▸ Dataset records:
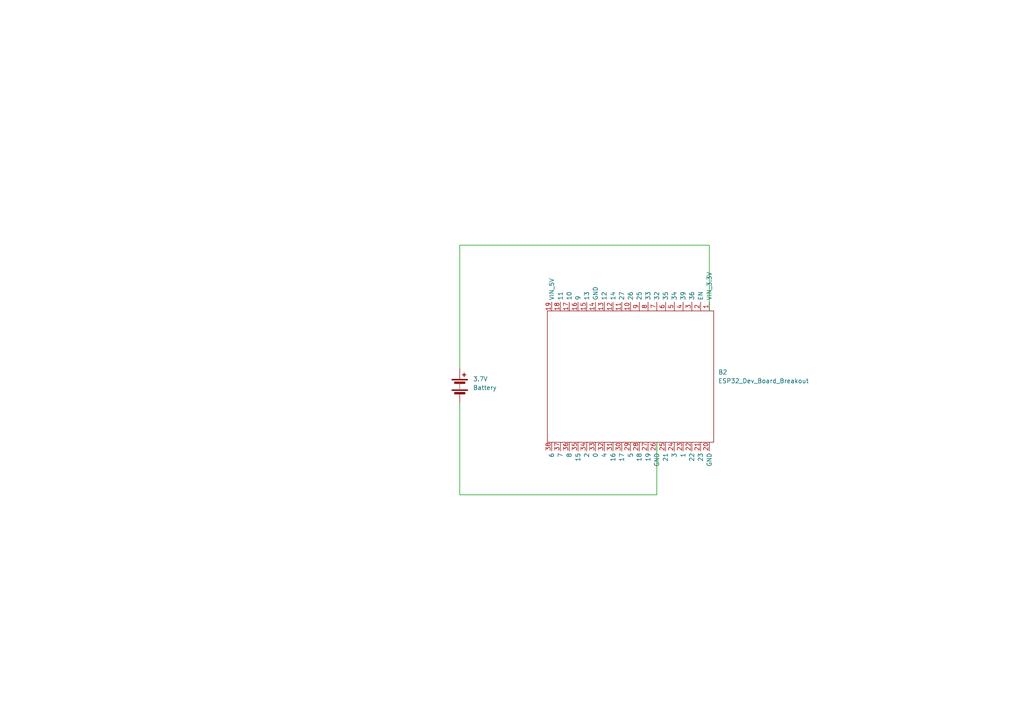
<source format=kicad_sch>
(kicad_sch
	(version 20250114)
	(generator "eeschema")
	(generator_version "9.0")
	(uuid "d975c256-b572-4a06-bc05-736a46374766")
	(paper "A4")
	
	(wire
		(pts
			(xy 133.35 71.12) (xy 205.74 71.12)
		)
		(stroke
			(width 0)
			(type default)
		)
		(uuid "080f731c-3e75-4399-93db-d601a822fc81")
	)
	(wire
		(pts
			(xy 133.35 106.68) (xy 133.35 71.12)
		)
		(stroke
			(width 0)
			(type default)
		)
		(uuid "1473f0be-c29c-4b8f-8934-5a41dbde447e")
	)
	(wire
		(pts
			(xy 133.35 143.51) (xy 190.5 143.51)
		)
		(stroke
			(width 0)
			(type default)
		)
		(uuid "4f756b6d-202c-474c-8080-9f919898f410")
	)
	(wire
		(pts
			(xy 205.74 71.12) (xy 205.74 90.17)
		)
		(stroke
			(width 0)
			(type default)
		)
		(uuid "7ad476fe-29a9-410b-94e8-694344c39b00")
	)
	(wire
		(pts
			(xy 190.5 143.51) (xy 190.5 128.27)
		)
		(stroke
			(width 0)
			(type default)
		)
		(uuid "859a45fa-9e55-438c-93a2-ab3e0aa78cdd")
	)
	(wire
		(pts
			(xy 133.35 116.84) (xy 133.35 143.51)
		)
		(stroke
			(width 0)
			(type default)
		)
		(uuid "c81782c8-6bc6-4216-aaed-cc56ddfde7d0")
	)
	(symbol
		(lib_id "Device:Battery")
		(at 133.35 111.76 0)
		(unit 1)
		(exclude_from_sim no)
		(in_bom yes)
		(on_board yes)
		(dnp no)
		(fields_autoplaced yes)
		(uuid "75d98b70-4826-4070-9b78-9a4988f983ff")
		(property "Reference" "3.7V"
			(at 137.16 109.9184 0)
			(effects
				(font
					(size 1.27 1.27)
				)
				(justify left)
			)
		)
		(property "Value" "Battery"
			(at 137.16 112.4584 0)
			(effects
				(font
					(size 1.27 1.27)
				)
				(justify left)
			)
		)
		(property "Footprint" ""
			(at 133.35 110.236 90)
			(effects
				(font
					(size 1.27 1.27)
				)
				(hide yes)
			)
		)
		(property "Datasheet" "~"
			(at 133.35 110.236 90)
			(effects
				(font
					(size 1.27 1.27)
				)
				(hide yes)
			)
		)
		(property "Description" "Multiple-cell battery"
			(at 133.35 111.76 0)
			(effects
				(font
					(size 1.27 1.27)
				)
				(hide yes)
			)
		)
		(pin "1"
			(uuid "db44e687-aa0e-4a07-bfa7-9361d071860e")
		)
		(pin "2"
			(uuid "a4029f52-6224-4c50-8d18-fa752a68b03a")
		)
		(instances
			(project ""
				(path "/d975c256-b572-4a06-bc05-736a46374766"
					(reference "3.7V")
					(unit 1)
				)
			)
		)
	)
	(symbol
		(lib_id "Breakout board symbols:ESP32_Dev_Board_Breakout")
		(at 182.88 109.22 270)
		(unit 1)
		(exclude_from_sim no)
		(in_bom yes)
		(on_board yes)
		(dnp no)
		(fields_autoplaced yes)
		(uuid "8a4eb8fc-789c-4abb-8f55-e6a31ba3a06f")
		(property "Reference" "B2"
			(at 208.28 107.9499 90)
			(effects
				(font
					(size 1.27 1.27)
				)
				(justify left)
			)
		)
		(property "Value" "ESP32_Dev_Board_Breakout"
			(at 208.28 110.4899 90)
			(effects
				(font
					(size 1.27 1.27)
				)
				(justify left)
			)
		)
		(property "Footprint" "footprints:ESP32_Dev_Board_Breakout"
			(at 195.58 99.06 0)
			(effects
				(font
					(size 1.27 1.27)
				)
				(hide yes)
			)
		)
		(property "Datasheet" ""
			(at 195.58 99.06 0)
			(effects
				(font
					(size 1.27 1.27)
				)
				(hide yes)
			)
		)
		(property "Description" ""
			(at 182.88 109.22 0)
			(effects
				(font
					(size 1.27 1.27)
				)
			)
		)
		(pin "1"
			(uuid "ef3d10b9-79c8-4164-a262-98c823aa4fcb")
		)
		(pin "10"
			(uuid "889cd237-07be-4c81-9a59-756423062004")
		)
		(pin "11"
			(uuid "21f0ae78-95a2-4151-b2b6-15328ca082b2")
		)
		(pin "12"
			(uuid "3b8bd315-2009-4639-80d6-db6d7abec477")
		)
		(pin "13"
			(uuid "41dd0363-fa25-4756-96ac-1dde458934a1")
		)
		(pin "14"
			(uuid "df70b5cb-78f0-4371-a630-ad723404ad94")
		)
		(pin "15"
			(uuid "e15e0bc4-8ad4-4314-8138-add345a1f58c")
		)
		(pin "16"
			(uuid "8ad4dd02-40dd-460f-9f20-7fafa94df700")
		)
		(pin "17"
			(uuid "dc6dfef6-6a9f-4c98-a417-7c4fd8a76e0a")
		)
		(pin "18"
			(uuid "9e2bf71f-9f9e-4815-978a-94dc8d7885a7")
		)
		(pin "19"
			(uuid "818727d6-010c-4c65-ba7c-b52ad2375dc7")
		)
		(pin "2"
			(uuid "ea854f20-c685-4f3d-8548-e9e014226b18")
		)
		(pin "20"
			(uuid "6db14b6a-37fe-4167-88e7-98e8f55989ec")
		)
		(pin "21"
			(uuid "e94c6725-1859-412e-9ae8-8404f7b09bd2")
		)
		(pin "22"
			(uuid "6119423e-d5f4-48d7-bf2b-c0da52a4e3ea")
		)
		(pin "23"
			(uuid "aa2708a3-fc83-4be0-b0a6-9a546135cc78")
		)
		(pin "24"
			(uuid "11cf2d7d-4bcb-4b26-b778-ecee7123bbfc")
		)
		(pin "25"
			(uuid "e54cd052-3f7d-41b1-90eb-823cdfdaf213")
		)
		(pin "26"
			(uuid "0a6eaeac-1d25-465d-a34f-28f48154b1da")
		)
		(pin "27"
			(uuid "d80d3eab-3077-4258-af0e-1433589b688a")
		)
		(pin "28"
			(uuid "73c7290c-6075-4225-8085-25cd9fa7b00d")
		)
		(pin "29"
			(uuid "ca9b5f8a-becb-422e-9a1c-faf063c11b54")
		)
		(pin "3"
			(uuid "6d08d2d3-f3c9-4061-afc4-177fef2502ab")
		)
		(pin "30"
			(uuid "2f292113-fb19-451d-8fb3-6715cc614219")
		)
		(pin "31"
			(uuid "be0017f1-8ffb-4440-ab97-a58e0b206dc4")
		)
		(pin "32"
			(uuid "e234526c-aeb2-4cdf-a121-2aadab1f54a6")
		)
		(pin "33"
			(uuid "45799fd4-dca8-43ad-bf15-b428d541ed9e")
		)
		(pin "34"
			(uuid "d2b0f990-1013-4c73-bdf9-6ede3b0827ff")
		)
		(pin "35"
			(uuid "e7bd8739-7dcb-4b98-8e8d-fd10a64a0d46")
		)
		(pin "36"
			(uuid "df3b323d-16f4-4858-aa38-eba529f12414")
		)
		(pin "37"
			(uuid "f2c40b43-16b3-4eed-9211-7cfba4f84f44")
		)
		(pin "38"
			(uuid "339c6193-aeaa-4ea3-8f07-957f4e9060e5")
		)
		(pin "4"
			(uuid "39610849-4dda-4855-ac1e-e6f9cb9a1503")
		)
		(pin "5"
			(uuid "972f2428-85b2-40a7-a8ec-c458bd1273d7")
		)
		(pin "6"
			(uuid "ba7098a1-6212-49c2-b6ce-598cd7e10471")
		)
		(pin "7"
			(uuid "884dafb6-bf99-4ba1-8f4b-9c7c6b9fcb87")
		)
		(pin "8"
			(uuid "565953a0-a9a0-4024-9288-41c4aab56c71")
		)
		(pin "9"
			(uuid "896f36c0-d933-4f32-9f34-2202e025139c")
		)
		(instances
			(project "esp32-circuit-schematic"
				(path "/d975c256-b572-4a06-bc05-736a46374766"
					(reference "B2")
					(unit 1)
				)
			)
		)
	)
	(sheet_instances
		(path "/"
			(page "1")
		)
	)
	(embedded_fonts no)
)

</source>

▸ What is being asked: If a line in the records above contains the word "Datasheet", copy it.

▸ Solution below:
		(property "Datasheet" "~"
		(property "Datasheet" ""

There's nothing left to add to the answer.